Thriller d’une solidité sans faille, Jésus Vidéo se suffisait pourtant à lui-même. À moins que ?… Plus de quinze ans après, l’auteur des Milliards de tapis de cheveux a décidé d’y donner une suite. Si vous n’avez pas lu Jésus Vidéo, lâchez dès à présent ce numéro de Bifrost et filez dans la librairie la plus proche.
L’Affaire Jésus commence presque là où Jésus Vidéo se terminait : Stephen Foxx vient de regarder la fameuse vidéo lorsque des individus masqués surgissent et s’emparent de la cassette. Les services secrets du Vatican ? C’est ce que soupçonne le jeune homme. Il n’en est rien : ces troupes d’élites sont au service du milliardaire Samuel Barron, chrétien farouchement intégriste. Cet homme a de bonnes raisons de savoir que le voyage dans le temps est possible, et il va tout faire pour le concrétiser… quitte à hâter une Apocalypse qu’il appelle de tous ses vœux – d’après la Bible, le Christ n’est-il pas censé revenir ? Le meilleur atout de Barron n’est autre que son fils cadet (l’aîné ayant viré homo, c’est comme s’il était mort), qu’il va former à sa mission : effectuer ce fameux voyage temporel à l’époque où Jésus de Nazareth arpentait la Galilée. Ailleurs, John Kaun, qui s’est retiré du big business, apprend que sa fille chérie est atteinte d’une leucémie. Ailleurs encore, Stephen Foxx pense couler des jours pépères… mais le passé va brutalement se rappeler à lui.

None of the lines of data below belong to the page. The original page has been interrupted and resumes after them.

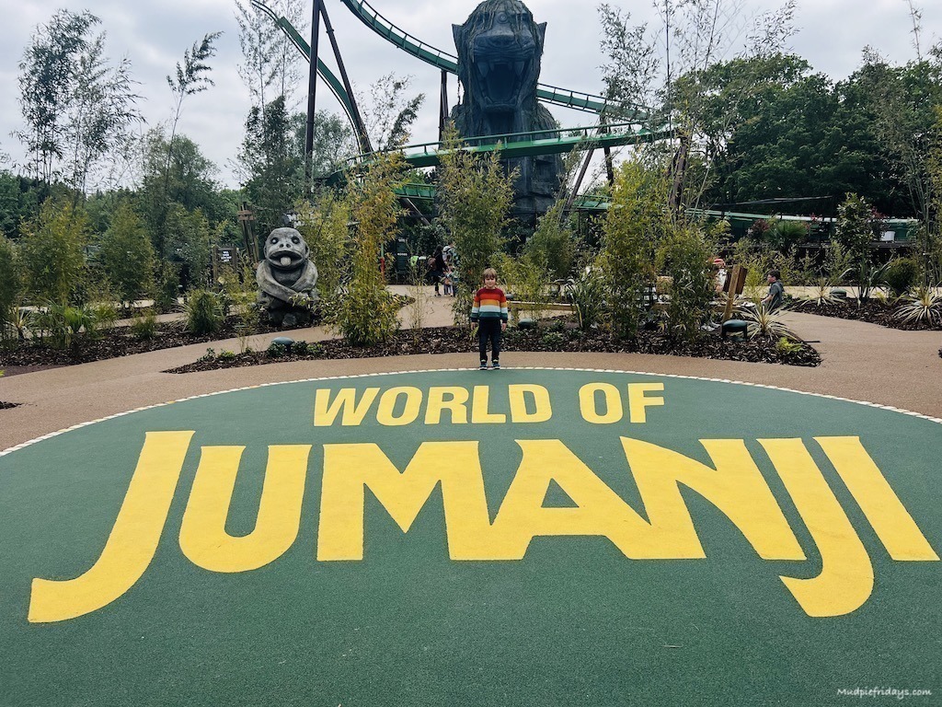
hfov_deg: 67.3
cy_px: 354
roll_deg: +0.6
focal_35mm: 26
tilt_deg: -11.7
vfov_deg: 53.1
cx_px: 471
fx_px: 708
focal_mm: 5.7
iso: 50
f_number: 1.5
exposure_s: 1/3704
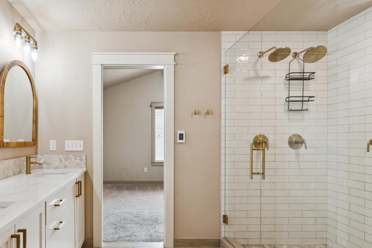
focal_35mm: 23
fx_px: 239
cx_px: 129
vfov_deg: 54.7
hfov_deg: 73.8
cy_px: 140
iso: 400
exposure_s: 1/8
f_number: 13
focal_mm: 16.1
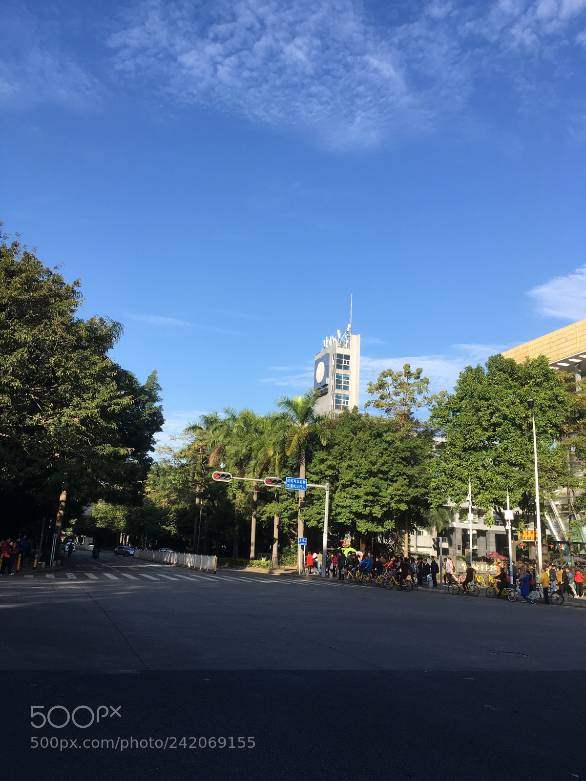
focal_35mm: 29
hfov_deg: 48.2
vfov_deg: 61.7
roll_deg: -2.5
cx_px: 293
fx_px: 655
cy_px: 390
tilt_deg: +14.5
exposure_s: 1/827
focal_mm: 4.15
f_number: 2.2
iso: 25
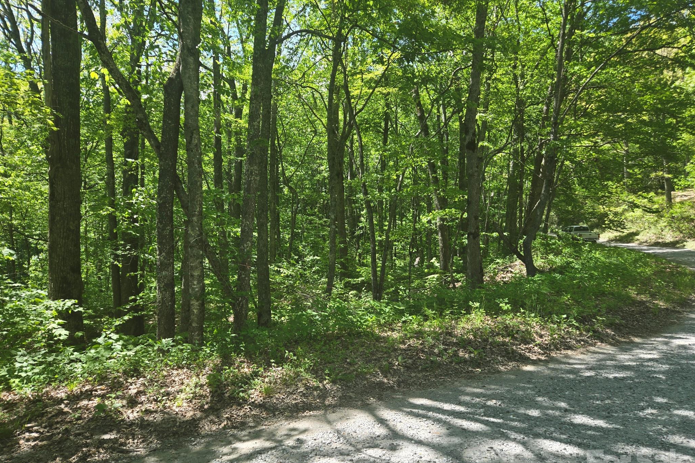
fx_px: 463
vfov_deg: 53.0
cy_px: 255
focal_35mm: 24
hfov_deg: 73.7
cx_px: 347
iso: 25
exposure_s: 1/311
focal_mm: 5.4
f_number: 1.8
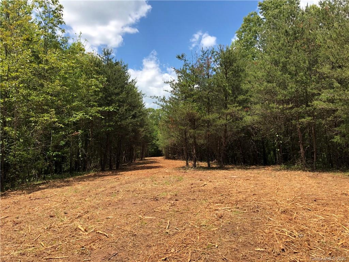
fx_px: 282
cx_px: 174
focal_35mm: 28
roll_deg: +1.5
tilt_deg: +4.4
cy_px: 131
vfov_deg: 49.7
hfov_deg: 63.4
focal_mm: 3.99
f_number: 1.8
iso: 20
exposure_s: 1/1350
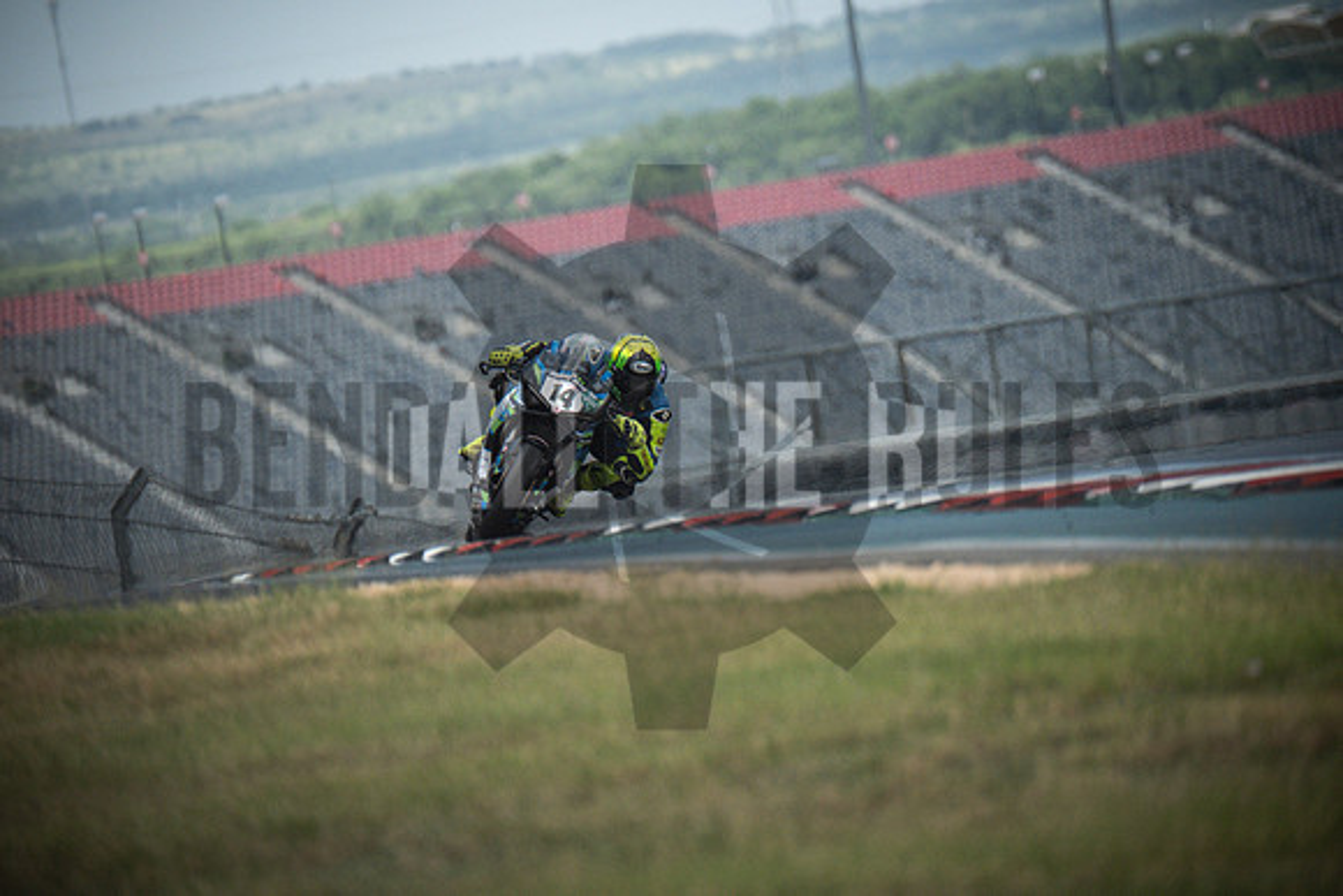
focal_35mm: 600
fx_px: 22388
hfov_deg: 3.4
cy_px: 448
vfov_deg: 2.3
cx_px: 672
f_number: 5.6
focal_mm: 400
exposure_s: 1/2500
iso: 1600
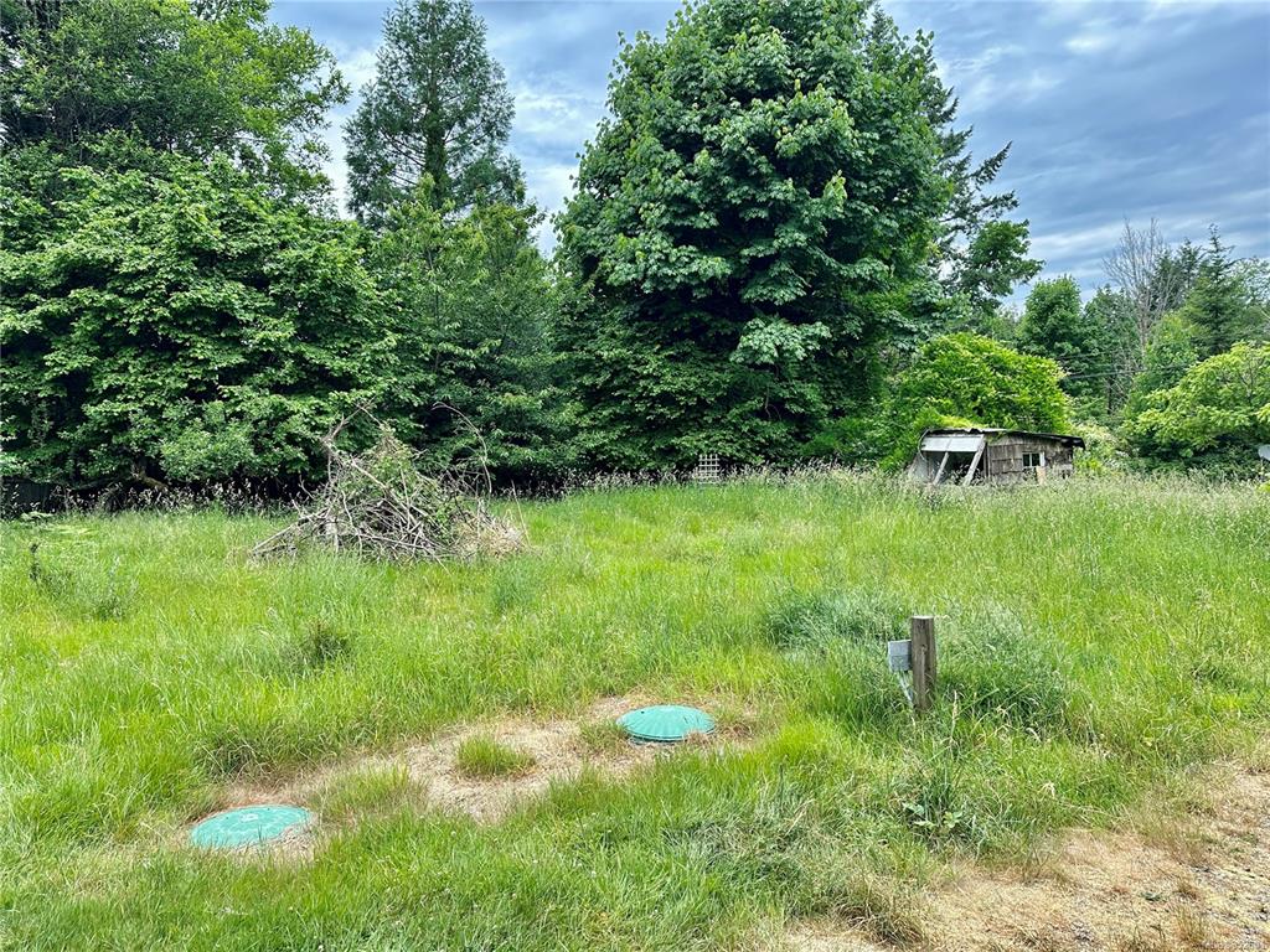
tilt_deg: -4.1
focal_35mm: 24
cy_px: 476
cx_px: 635
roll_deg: +1.2
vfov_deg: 56.8
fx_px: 881
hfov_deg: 71.6
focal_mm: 6.86
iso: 80
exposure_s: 1/1083
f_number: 1.78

Rebattant les cartes du premier volet et s’insérant dans ses quelques zones d’ombre, L’Affaire Jésus s’avère tout aussi prenant, voire davantage. Le roman débute calmement pourtant, choisissant de se concentrer sur la formation du jeune Michael Barron, puis sur le calvaire de Kaun. Puis les enjeux grimpent, et le dernier tiers s’avère explosif : dur de reposer le bouquin. Eschbach y fait montre d’un art consommé du cliffhanger, les éléments du roman s’emboîtent impeccablement (le temps est une chose si malléable), le tout porté par des personnages ayant gagné en substance et la peinture effrayante d’un monde gangréné par les fondamentalistes chrétiens prêts à tout. Une lecture que l’on recommande chaudement.